L'Agence internationale de l'énergie (AIE) indique suivre de près l'évolution de la situation, alors que l'escalade du conflit au Moyen-Orient fait peser des risques croissants sur ces deux passages stratégiques pour le transport mondial d'hydrocarbures, a annoncé son directeur exécutif, Fatih Birol.
"L'escalade des hostilités affectant le détroit d'Ormuz et les infrastructures énergétiques de la région accentue les inquiétudes concernant la sécurité d'approvisionnement et l'incertitude quant aux perspectives du marché. Les menaces pesant sur le détroit de Bab el-Mandeb, devenu une route de plus en plus importante pour contourner le détroit d'Ormuz, exacerbent encore ces préoccupations", souligne Fatih Birol.
Pour rappel, les Houthis ont annoncé le lundi 20 juillet un blocus maritime visant l'Arabie saoudite. Riyad a répliqué en affirmant qu'elle prendrait "toutes les mesures nécessaires pour protéger ses navires", conformément au droit international. Une fermeture totale de Bab el-Mandeb pourrait réduire l'offre mondiale de pétrole de 7%. L'Arabie saoudite s'appuie de plus en plus sur ce détroit pour contourner Ormuz via son oléoduc est-ouest.
Selon l'AIE, plusieurs facteurs amortissent pour l'instant le choc. Les exportations des pays du Golfe, soutenues par les efforts de l'Arabie saoudite et des Émirats arabes unis pour diversifier leurs itinéraires d'acheminement, ont certes reculé par rapport aux niveaux records atteints fin juin, mais elles demeurent nettement supérieures à celles observées entre début mars et la mi-juin.
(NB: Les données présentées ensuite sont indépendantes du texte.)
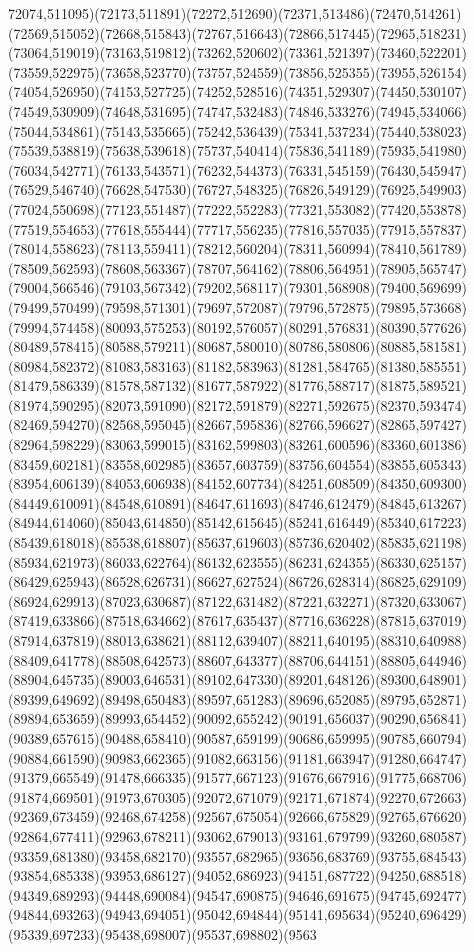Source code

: \documentclass[conference]{IEEEtran}
\begin{document}
72074,511095)(72173,511891)(72272,512690)(72371,513486)(72470,514261)(72569,515052)(72668,515843)(72767,516643)(72866,517445)(72965,518231)(73064,519019)(73163,519812)(73262,520602)(73361,521397)(73460,522201)(73559,522975)(73658,523770)(73757,524559)(73856,525355)(73955,526154)(74054,526950)(74153,527725)(74252,528516)(74351,529307)(74450,530107)(74549,530909)(74648,531695)(74747,532483)(74846,533276)(74945,534066)(75044,534861)(75143,535665)(75242,536439)(75341,537234)(75440,538023)(75539,538819)(75638,539618)(75737,540414)(75836,541189)(75935,541980)(76034,542771)(76133,543571)(76232,544373)(76331,545159)(76430,545947)(76529,546740)(76628,547530)(76727,548325)(76826,549129)(76925,549903)(77024,550698)(77123,551487)(77222,552283)(77321,553082)(77420,553878)(77519,554653)(77618,555444)(77717,556235)(77816,557035)(77915,557837)(78014,558623)(78113,559411)(78212,560204)(78311,560994)(78410,561789)(78509,562593)(78608,563367)(78707,564162)(78806,564951)(78905,565747)(79004,566546)(79103,567342)(79202,568117)(79301,568908)(79400,569699)(79499,570499)(79598,571301)(79697,572087)(79796,572875)(79895,573668)(79994,574458)(80093,575253)(80192,576057)(80291,576831)(80390,577626)(80489,578415)(80588,579211)(80687,580010)(80786,580806)(80885,581581)(80984,582372)(81083,583163)(81182,583963)(81281,584765)(81380,585551)(81479,586339)(81578,587132)(81677,587922)(81776,588717)(81875,589521)(81974,590295)(82073,591090)(82172,591879)(82271,592675)(82370,593474)(82469,594270)(82568,595045)(82667,595836)(82766,596627)(82865,597427)(82964,598229)(83063,599015)(83162,599803)(83261,600596)(83360,601386)(83459,602181)(83558,602985)(83657,603759)(83756,604554)(83855,605343)(83954,606139)(84053,606938)(84152,607734)(84251,608509)(84350,609300)(84449,610091)(84548,610891)(84647,611693)(84746,612479)(84845,613267)(84944,614060)(85043,614850)(85142,615645)(85241,616449)(85340,617223)(85439,618018)(85538,618807)(85637,619603)(85736,620402)(85835,621198)(85934,621973)(86033,622764)(86132,623555)(86231,624355)(86330,625157)(86429,625943)(86528,626731)(86627,627524)(86726,628314)(86825,629109)(86924,629913)(87023,630687)(87122,631482)(87221,632271)(87320,633067)(87419,633866)(87518,634662)(87617,635437)(87716,636228)(87815,637019)(87914,637819)(88013,638621)(88112,639407)(88211,640195)(88310,640988)(88409,641778)(88508,642573)(88607,643377)(88706,644151)(88805,644946)(88904,645735)(89003,646531)(89102,647330)(89201,648126)(89300,648901)(89399,649692)(89498,650483)(89597,651283)(89696,652085)(89795,652871)(89894,653659)(89993,654452)(90092,655242)(90191,656037)(90290,656841)(90389,657615)(90488,658410)(90587,659199)(90686,659995)(90785,660794)(90884,661590)(90983,662365)(91082,663156)(91181,663947)(91280,664747)(91379,665549)(91478,666335)(91577,667123)(91676,667916)(91775,668706)(91874,669501)(91973,670305)(92072,671079)(92171,671874)(92270,672663)(92369,673459)(92468,674258)(92567,675054)(92666,675829)(92765,676620)(92864,677411)(92963,678211)(93062,679013)(93161,679799)(93260,680587)(93359,681380)(93458,682170)(93557,682965)(93656,683769)(93755,684543)(93854,685338)(93953,686127)(94052,686923)(94151,687722)(94250,688518)(94349,689293)(94448,690084)(94547,690875)(94646,691675)(94745,692477)(94844,693263)(94943,694051)(95042,694844)(95141,695634)(95240,696429)(95339,697233)(95438,698007)(95537,698802)(9563
\end{document}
Les États-Unis, le Brésil, le Venezuela et le Kazakhstan ont également accru leurs exportations, tandis que la Chine a réduit ses importations de pétrole brut de près de 50%.
Les déblocages de réserves stratégiques des pays membres de l'AIE, environ 290 millions de barils sur les 400 millions annoncés le 11 mars, continuent également de soutenir le marché, qui dispose encore de plus d'un milliard de barils de réserves publiques.
L'AIE réaffirme enfin qu'une résolution du conflit, incluant une réouverture pleine et inconditionnelle du détroit d'Ormuz, demeure essentielle pour éviter une nouvelle dégradation de la sécurité énergétique mondiale.